Instructions to follow
Nothing but a number should be returned: the count of lines in the records that contain "Travail".

╭─ Listed records

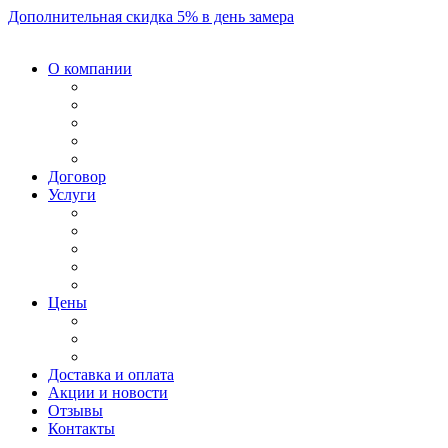
Дополнительная скидка 5% в день замера
О компании
Договор
Услуги
Цены
Доставка и оплата
Акции и новости
Отзывы
Контакты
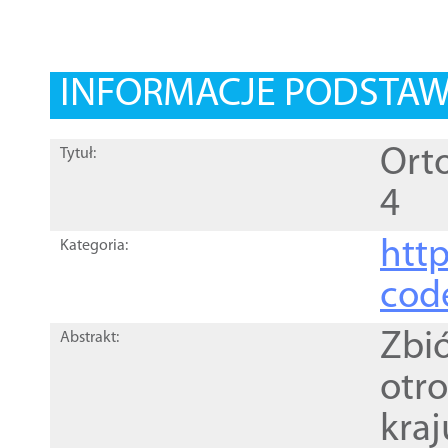
INFORMACJE PODSTA
Orto
Tytuł:
4
http
Kategoria:
cod
Zbi
Abstrakt:
otr
kra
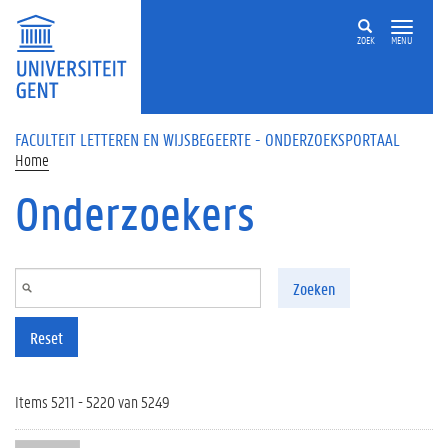
Overslaan en naar de inhoud gaan
ZOEK
MENU
FACULTEIT LETTEREN EN WIJSBEGEERTE - ONDERZOEKSPORTAAL
Home
Onderzoekers
Zoeken
Reset
Items 5211 - 5220 van 5249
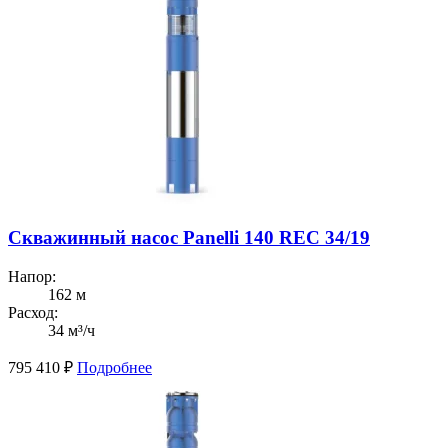
Скважинный насос Panelli 140 REC 34/19
Напор:
162 м
Расход:
34 м³/ч
795 410
₽
Подробнее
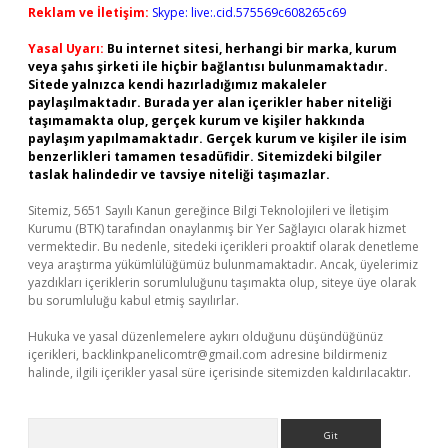
Reklam ve İletişim:
Skype: live:.cid.575569c608265c69
Yasal Uyarı:
Bu internet sitesi, herhangi bir marka, kurum
veya şahıs şirketi ile hiçbir bağlantısı bulunmamaktadır.
Sitede yalnızca kendi hazırladığımız makaleler
paylaşılmaktadır. Burada yer alan içerikler haber niteliği
taşımamakta olup, gerçek kurum ve kişiler hakkında
paylaşım yapılmamaktadır. Gerçek kurum ve kişiler ile isim
benzerlikleri tamamen tesadüfidir. Sitemizdeki bilgiler
taslak halindedir ve tavsiye niteliği taşımazlar.
Sitemiz, 5651 Sayılı Kanun gereğince Bilgi Teknolojileri ve İletişim
Kurumu (BTK) tarafından onaylanmış bir Yer Sağlayıcı olarak hizmet
vermektedir. Bu nedenle, sitedeki içerikleri proaktif olarak denetleme
veya araştırma yükümlülüğümüz bulunmamaktadır. Ancak, üyelerimiz
yazdıkları içeriklerin sorumluluğunu taşımakta olup, siteye üye olarak
bu sorumluluğu kabul etmiş sayılırlar.
Hukuka ve yasal düzenlemelere aykırı olduğunu düşündüğünüz
içerikleri,
backlinkpanelicomtr@gmail.com
adresine bildirmeniz
halinde, ilgili içerikler yasal süre içerisinde sitemizden kaldırılacaktır.
Arama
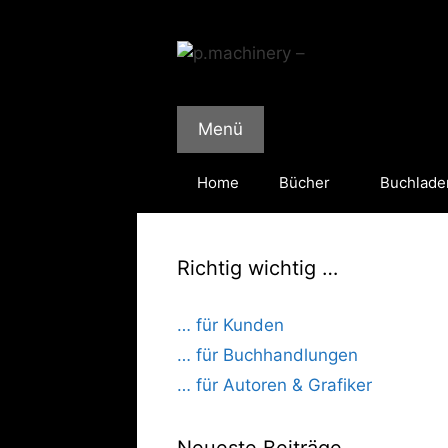
Zum
Inhalt
springen
Menü
Home
Bücher
Buchlade
Richtig wichtig …
… für Kunden
… für Buchhandlungen
… für Autoren & Grafiker
Neueste Beiträge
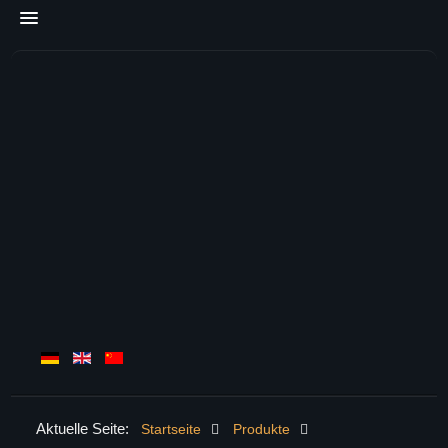
Aktuelle Seite:
Startseite
Produkte
HOME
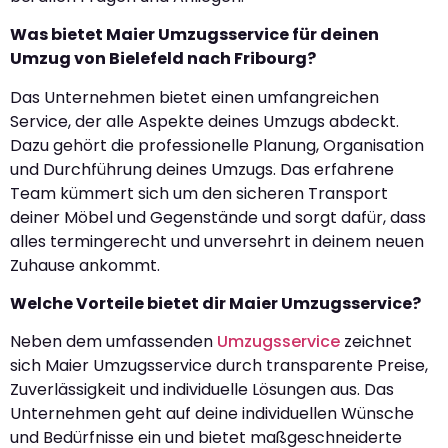
Was bietet Maier Umzugsservice für deinen
Umzug von Bielefeld nach Fribourg?
Das Unternehmen bietet einen umfangreichen
Service, der alle Aspekte deines Umzugs abdeckt.
Dazu gehört die professionelle Planung, Organisation
und Durchführung deines Umzugs. Das erfahrene
Team kümmert sich um den sicheren Transport
deiner Möbel und Gegenstände und sorgt dafür, dass
alles termingerecht und unversehrt in deinem neuen
Zuhause ankommt.
Welche Vorteile bietet dir Maier Umzugsservice?
Neben dem umfassenden
Umzugsservice
zeichnet
sich Maier Umzugsservice durch transparente Preise,
Zuverlässigkeit und individuelle Lösungen aus. Das
Unternehmen geht auf deine individuellen Wünsche
und Bedürfnisse ein und bietet maßgeschneiderte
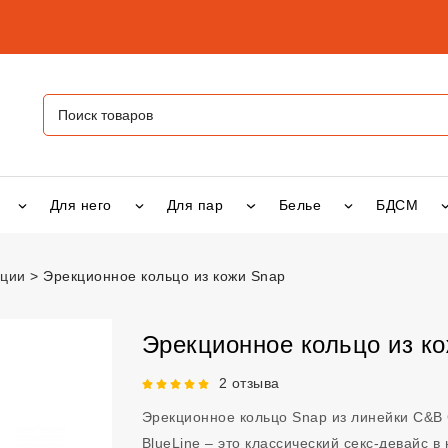
Для него
Для пар
Белье
БДСМ
ации
Эрекционное кольцо из кожи Snap
ьцо из кожи Snap
vsexshop.ru
Эрекционное кольцо из к
Рейтинг 5 из 5.
2 отзыва
Эрекционное кольцо Snap из линейки C&B
BlueLine – это классический секс-девайс 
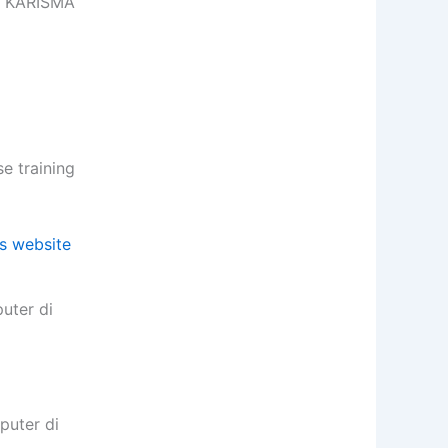
 , KARISMA
 training
uter di
puter di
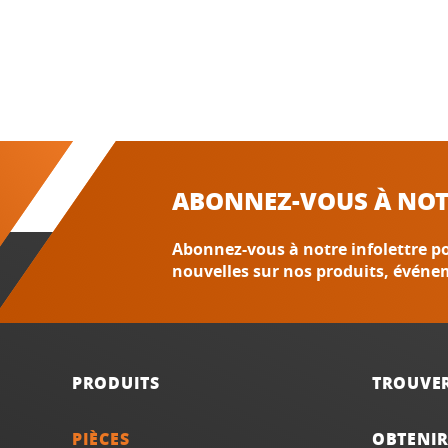
ABONNEZ-VOUS À NOT
Abonnez-vous à notre infolettre po
nouvelles sur nos produits, événe
PRODUITS
TROUVE
PIÈCES
OBTENIR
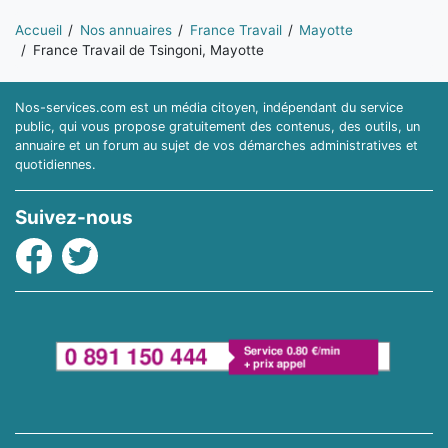
Vous êtes ici:
Accueil
Nos annuaires
France Travail
Mayotte
France Travail de Tsingoni, Mayotte
Nos-services.com est un média citoyen, indépendant du service
public, qui vous propose gratuitement des contenus, des outils, un
annuaire et un forum au sujet de vos démarches administratives et
quotidiennes.
Suivez-nous
Facebook
Twitter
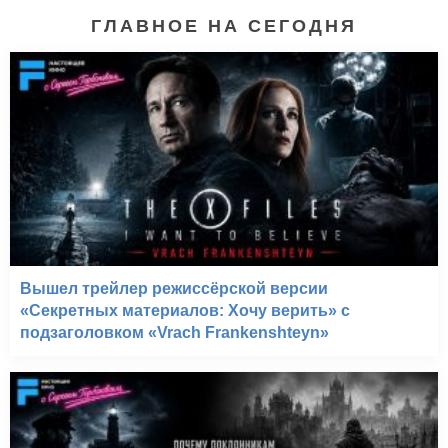
ГЛАВНОЕ НА СЕГОДНЯ
Вышел трейлер режиссёрской версии
«Секретных материалов: Хочу верить» с
подзаголовком «Vrach Frankenshteyn»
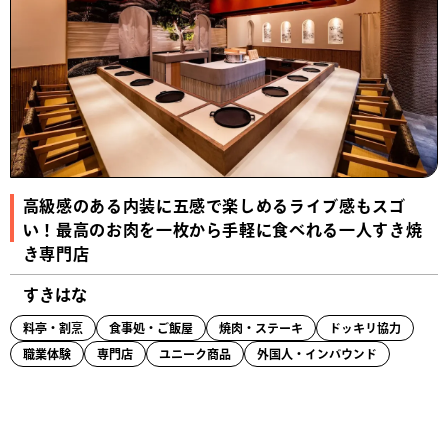
高級感のある内装に五感で楽しめるライブ感もスゴ
い！最高のお肉を一枚から手軽に食べれる一人すき焼
き専門店
すきはな
料亭・割烹
食事処・ご飯屋
焼肉・ステーキ
ドッキリ協力
職業体験
専門店
ユニーク商品
外国人・インバウンド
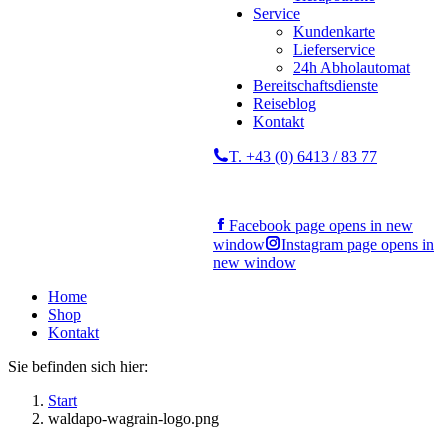
Service
Kundenkarte
Lieferservice
24h Abholautomat
Bereitschaftsdienste
Reiseblog
Kontakt
T. +43 (0) 6413 / 83 77
Facebook page opens in new
window
Instagram page opens in
new window
Home
Shop
Kontakt
Sie befinden sich hier:
Start
waldapo-wagrain-logo.png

╰─

Solution to the problem
2